Stevie Rudak | October 04, 2023
An Eye on the Sky
Physics student detects changes in space using radio waves through an internship with the National Radio Astronomy Observatory in New Mexico.
Allison Blum spent her summer researching the intricacies of space across time through an opportunity with the National Radio Astronomy Observatory (NRAO) — one of the world’s leading astronomical radio observatories funded by the U.S. National Science Foundation.
“We used the same methods and telescope that astronomy legends used, learning from the best of the best,” Blum said.
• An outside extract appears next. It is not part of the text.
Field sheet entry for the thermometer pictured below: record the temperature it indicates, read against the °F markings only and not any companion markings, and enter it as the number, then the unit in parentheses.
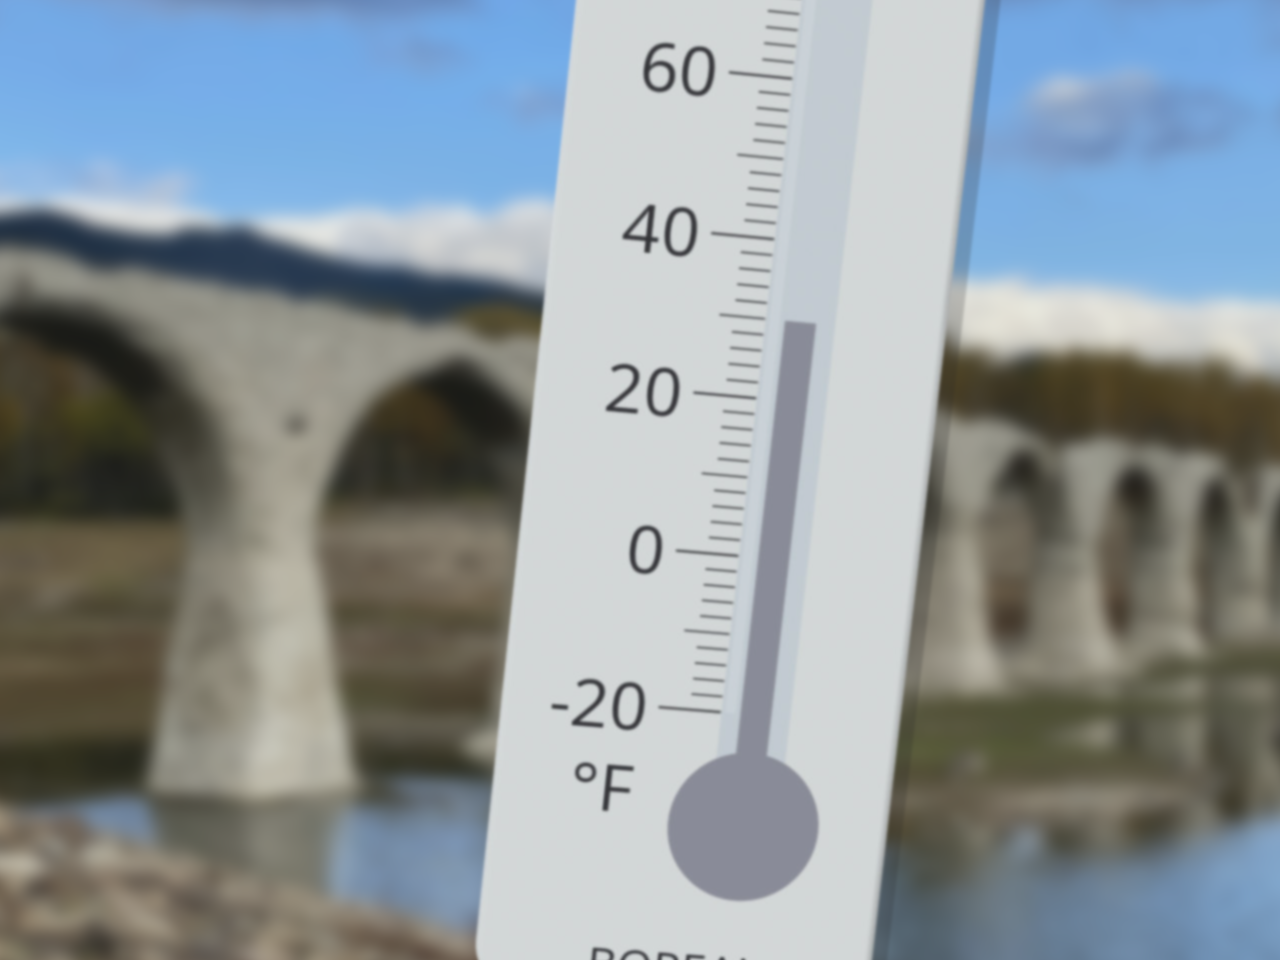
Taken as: 30 (°F)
When applying to summer research experiences, Blum shared her list of open opportunities with physics professor and mentor, Ka-Wah Wong. Wong had an additional recommendation — the Research Experiences for Undergraduates (REU) program at the NRAO.
“I had low expectations, as the number of available spots range from five to 10 students,” Blum said. “After months of tirelessly waiting, I received an email and it read, ‘Congratulations, you have been accepted for the NRAO REU program in Socorro, New Mexico.’ I knew I could not pass up the opportunity.”
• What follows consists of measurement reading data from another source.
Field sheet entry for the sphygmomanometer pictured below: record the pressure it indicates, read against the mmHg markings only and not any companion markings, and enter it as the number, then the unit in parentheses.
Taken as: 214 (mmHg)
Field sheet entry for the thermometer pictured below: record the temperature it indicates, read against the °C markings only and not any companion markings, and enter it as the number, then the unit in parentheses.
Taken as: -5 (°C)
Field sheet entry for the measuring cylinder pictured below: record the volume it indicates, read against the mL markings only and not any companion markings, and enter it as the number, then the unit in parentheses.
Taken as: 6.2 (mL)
Before heading to New Mexico, all accepted students traveled to the Green Bank Observatory in West Virginia. Blum was officially “off the grid,” unable to use her cell phone and other devices with a power switch because the observatory sits in a National Radio Quiet Zone, where technology usage is regulated as it can interfere with radio frequencies.
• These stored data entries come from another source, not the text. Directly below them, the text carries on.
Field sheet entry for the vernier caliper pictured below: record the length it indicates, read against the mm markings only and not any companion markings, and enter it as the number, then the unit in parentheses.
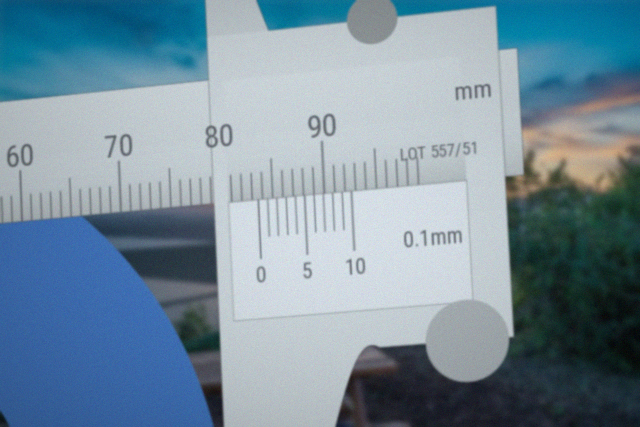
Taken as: 83.6 (mm)
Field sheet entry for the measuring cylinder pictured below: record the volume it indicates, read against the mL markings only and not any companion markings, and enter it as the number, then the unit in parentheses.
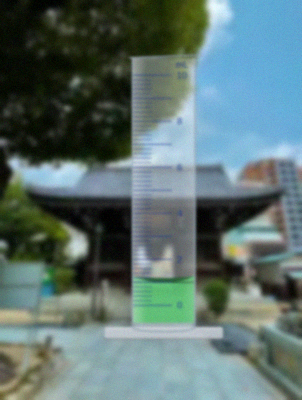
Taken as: 1 (mL)
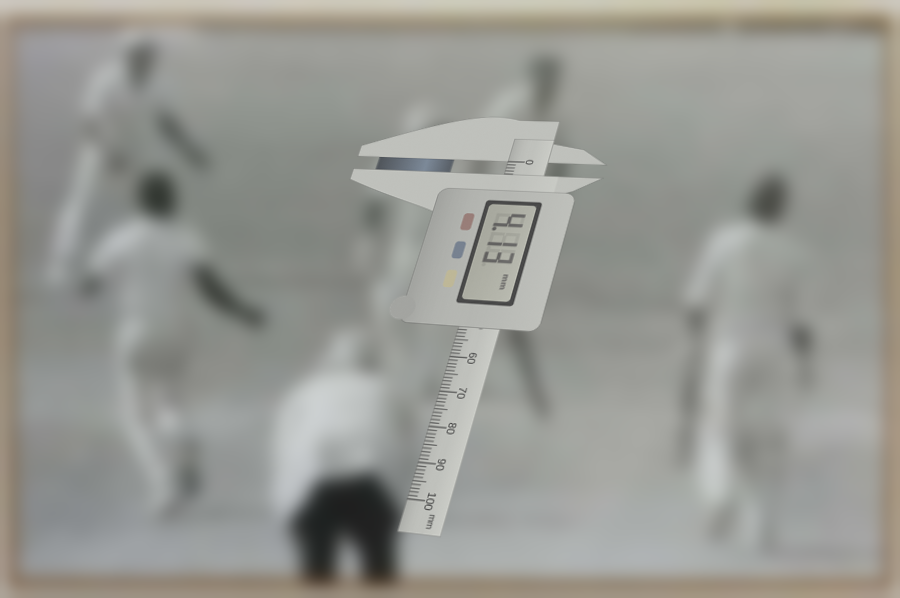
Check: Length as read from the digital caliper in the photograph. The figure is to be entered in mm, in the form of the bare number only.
4.13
“We used the same methods and telescope that astronomy legends used, learning from the best of the best.”
Students underwent a week-long training dedicated to understanding the basics of radio astronomy which included daily lectures, an opportunity to collect data from the Robert C. Byrd Green Bank Telescope alongside peers, and data analyzation techniques.
“The sky was the clearest I’ve ever seen it,” Blum said. “You could easily see the Milky Way Galaxy.”
Blum then flew to the NRAO’s Very Large Array (VLA), a premier astronomical radio observatory comprised of 27 radio telescopes. She soon began her research with Dillon Dong, a PhD graduate from the Caltech Astronomy Department. Dong secured a grant to develop code that detects changes in the sky using archival data from the NRAO’s VLA.
“Astronomy and astrophysics are very coding intensive,” Blum said. “There’s a lot of theory, but to get there, you must use coding, requiring self-discipline in teaching oneself an entirely new language.”
“This whole summer was something out of a movie. I didn’t think I would have this kind of experience so early in my career, but it reaffirms my place in astrophysics.”
Blum was tasked with the responsibility to classify the changes in data over time based on type, means of detection, method of discovery, and more.
“It’s very hard to give a general classification for things because each object and event in space has its own nuances,” Blum said. “I was even using archival data from other observatories to piece together information.”
Blum’s goal is to eventually automate coding with current and previous archival data to pinpoint changes, figure out what is happening in the sky, and identify why there are transients occurring. Blum continues to work on the project and was invited back to the NRAO next summer to finish her portion of the research.
“This whole summer was something out of a movie,” Blum said. “I didn’t think I would have this kind of experience so early in my career, but it reaffirms my place in astrophysics.”